The man that Europeans are eager to size up is a political riddle. No outsiders know where he stands on economic and political reform, globalization and other challenges facing this nuclear-armed Asian giant.
Hu joined the Communist Party in 1964 while still an engineering student. His official biography says he helped to build two hydroelectric dams on the Yellow River before going into politics.
Hu rode a fast track to the top, becoming the youngest member of the party's elite Central Committee at age 39.
But he has avoided being associated with any faction or policy. Now, he is under pressure not to outshine Jiang in a society where folk wisdom advises, "the bird that sticks its head out gets shot."
"Hu has no clear political or ideological leanings. To show that is risky in Chinese political life. That's why he has survived so long," said Wu Guoguang, a former Chinese official who teaches at the Chinese University of Hong Kong.
It was Deng Xiaoping, the late supreme leader, who endorsed Hu as Jiang's successor in the early '90s.

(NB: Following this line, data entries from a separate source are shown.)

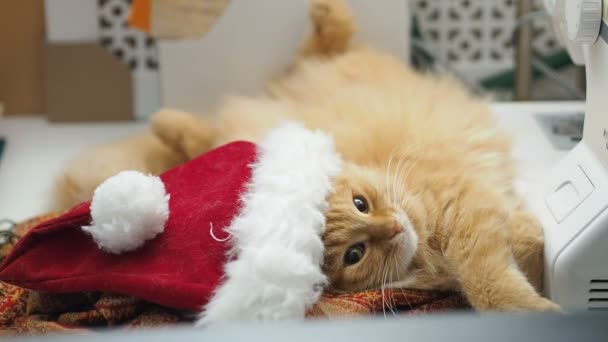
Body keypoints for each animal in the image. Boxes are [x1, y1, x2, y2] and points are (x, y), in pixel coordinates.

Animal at [54, 0, 560, 312]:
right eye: (356, 254)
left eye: (361, 203)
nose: (394, 228)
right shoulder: (468, 222)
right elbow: (490, 278)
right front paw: (532, 291)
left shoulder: (465, 206)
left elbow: (492, 271)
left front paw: (531, 273)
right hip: (250, 118)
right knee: (207, 132)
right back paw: (167, 120)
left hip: (311, 74)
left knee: (323, 45)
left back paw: (325, 10)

Deng died in 1997, but his blessing still protects Hu, said Cheng.
Jiang, 75, is expected to hand the party leadership to Hu next year, and the title of president in 2003. It isn't clear whether Jiang will give up his most important post as head of the commission that controls China's military. But Hu already is his deputy there.
Hu's first major test came in 1999, when Jiang put him in charge of responding to the NATO bombing of China's embassy in Yugoslavia.
Many Chinese got their first good look at Hu when he appeared on television during rioting by protesters outside the U.S. Embassy in Beijing. Hu declared the protests expressions of "patriotic anger."
His second test came during the confrontation in April over an in flight collision of a U.S. Navy spy plane and a Chinese fighter jet. Hu is said to have made the day-to-day decisions while Jiang left on a Latin American tour.
Tibetan skeleton
The biggest skeleton in Hu's political closet is his tenure as party secretary for Tibet. He was in charge in 1989 when soldiers opened fire on Tibetans protesting Chinese rule.
In London, Tibet activists blocked the front of Prime Minister Tony Blair's office, forcing Hu to use a side entrance.